I also read Sea of Cortez by John Steinbeck and Rachel Carson’s The Sea Around Us. Both books were written in 1951 but still resonate with the perils of oceans today. Carson’s book was part of an ocean trilogy, and in this book, she dug into the science to help untangle the mysteries of the deep oceans. She mentions how the world was getting warmer, and sea levels were rising, but both were part of a “normal” process. Little did she know what was coming... I wouldn’t recommend them unless you like reading historically about what knowledge we knew then, as compared to what we know now.

On our holiday, I spent much time staring at the great Pacific Ocean – its vast blueness, mystery, and fierceness. While these books are a bit on the old side, it is fascinating to read how both authors were meticulously describing what we knew about oceans at that time. I still feel we know too little, and interestingly, many of us who work on food systems pay little attention to oceans. Instead, we spend a lot of time focusing on the land. This is ironic, being that land covers only 29% of the earth, whereas water covers 71%.

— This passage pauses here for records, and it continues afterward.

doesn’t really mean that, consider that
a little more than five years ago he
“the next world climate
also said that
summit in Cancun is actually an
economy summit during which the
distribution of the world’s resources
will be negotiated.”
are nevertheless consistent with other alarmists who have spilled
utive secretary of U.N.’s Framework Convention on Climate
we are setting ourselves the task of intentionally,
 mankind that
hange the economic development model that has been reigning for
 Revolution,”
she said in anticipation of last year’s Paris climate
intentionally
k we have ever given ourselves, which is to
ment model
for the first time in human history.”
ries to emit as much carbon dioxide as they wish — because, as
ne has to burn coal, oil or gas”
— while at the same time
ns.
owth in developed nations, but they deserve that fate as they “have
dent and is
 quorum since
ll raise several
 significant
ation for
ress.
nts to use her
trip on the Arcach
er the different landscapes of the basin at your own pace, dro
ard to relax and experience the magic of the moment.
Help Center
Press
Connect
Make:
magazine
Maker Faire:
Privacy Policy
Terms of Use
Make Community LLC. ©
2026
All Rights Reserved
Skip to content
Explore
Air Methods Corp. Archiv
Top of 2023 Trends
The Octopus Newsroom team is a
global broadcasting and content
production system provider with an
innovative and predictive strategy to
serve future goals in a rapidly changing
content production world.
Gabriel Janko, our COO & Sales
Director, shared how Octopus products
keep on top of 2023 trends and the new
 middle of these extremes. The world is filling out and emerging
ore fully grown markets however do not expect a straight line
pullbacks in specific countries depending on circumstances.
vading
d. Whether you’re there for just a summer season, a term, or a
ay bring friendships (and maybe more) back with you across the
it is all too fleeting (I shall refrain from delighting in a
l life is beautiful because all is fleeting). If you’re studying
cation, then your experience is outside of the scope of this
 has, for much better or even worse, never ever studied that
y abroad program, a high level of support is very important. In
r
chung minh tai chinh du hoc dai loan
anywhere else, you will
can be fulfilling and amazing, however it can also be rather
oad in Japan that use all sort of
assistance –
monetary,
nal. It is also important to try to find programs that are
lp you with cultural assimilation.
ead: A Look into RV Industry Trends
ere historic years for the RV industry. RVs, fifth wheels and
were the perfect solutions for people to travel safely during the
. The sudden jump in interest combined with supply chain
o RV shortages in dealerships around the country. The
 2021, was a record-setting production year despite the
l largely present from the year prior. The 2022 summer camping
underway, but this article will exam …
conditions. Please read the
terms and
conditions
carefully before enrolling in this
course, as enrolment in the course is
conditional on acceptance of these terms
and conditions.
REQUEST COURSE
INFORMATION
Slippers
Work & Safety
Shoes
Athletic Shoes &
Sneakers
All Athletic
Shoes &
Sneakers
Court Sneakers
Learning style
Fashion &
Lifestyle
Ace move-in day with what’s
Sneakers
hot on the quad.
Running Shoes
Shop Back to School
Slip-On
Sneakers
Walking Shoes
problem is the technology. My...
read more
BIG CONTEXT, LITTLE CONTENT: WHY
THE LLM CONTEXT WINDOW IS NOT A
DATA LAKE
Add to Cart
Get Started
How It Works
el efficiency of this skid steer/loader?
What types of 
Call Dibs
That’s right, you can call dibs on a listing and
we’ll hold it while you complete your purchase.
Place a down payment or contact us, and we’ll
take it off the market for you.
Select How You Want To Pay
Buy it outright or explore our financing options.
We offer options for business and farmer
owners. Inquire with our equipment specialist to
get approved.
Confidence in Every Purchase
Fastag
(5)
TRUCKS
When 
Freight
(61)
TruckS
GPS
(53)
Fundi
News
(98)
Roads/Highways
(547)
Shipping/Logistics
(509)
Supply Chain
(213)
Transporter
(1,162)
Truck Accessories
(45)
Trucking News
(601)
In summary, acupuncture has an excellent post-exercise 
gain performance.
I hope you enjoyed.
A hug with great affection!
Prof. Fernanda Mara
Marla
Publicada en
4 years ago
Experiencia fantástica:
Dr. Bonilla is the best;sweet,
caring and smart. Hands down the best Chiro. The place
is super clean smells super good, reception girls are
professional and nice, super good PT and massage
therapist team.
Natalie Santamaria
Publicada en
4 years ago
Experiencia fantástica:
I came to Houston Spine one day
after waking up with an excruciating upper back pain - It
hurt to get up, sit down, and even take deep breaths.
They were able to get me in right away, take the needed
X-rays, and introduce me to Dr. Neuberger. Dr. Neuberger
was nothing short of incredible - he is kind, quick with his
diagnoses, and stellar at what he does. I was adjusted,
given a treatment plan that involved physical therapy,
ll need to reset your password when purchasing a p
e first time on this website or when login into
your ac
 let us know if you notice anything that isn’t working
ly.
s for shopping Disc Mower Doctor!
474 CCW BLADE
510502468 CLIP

Yet, oceans and waterways matter a lot for food security. According to FAO, in 2022, the world produced 185 million tons of aquatic animals, and the net worth of the trading of aquatic food products was $195 billion. Even more so, 62 million are employed in the sector. This industry is nothing to sniff at!

Interestingly, in the past couple of years, aquaculture surpassed capture fisheries for the first time, contributing 51% of total fish production. But we have to figure out how to ensure both aquaculture and fisheries are managed in environmentally sustainable ways, and we must begin to care for our oceans and waterways if we want to ensure we have a rich biodiversity of blue foods in the future. My colleagues Roz Naylor, Safari Fang, and I wrote a paper reviewing six countries’ aquaculture policies and what could be learned from them. In these case studies—covering the EU, Bangladesh, Zambia, Chile, China, USA, and Norway—we highlight the need to find the right policy balance between semi-subsistence farms, small and medium enterprises, and large-scale commercial operations, particularly in low-income settings. The cases also highlight the importance of addressing aquaculture disease pressures and misuse of antimicrobials in many parts of the world and the challenges of establishing nutrition-sensitive aquaculture policies and incorporating aquaculture directly into food policy and global food system dialogues and action.

While in California, I ate plenty of blue foods, especially bivalve foods. Oysters, clams, crabs—you name it, we ate it. Did you know Pismo is the clam capital of the world? Bivalves are delicious, nutritious, and environmentally sustainable. I got my fill, and now I can go home.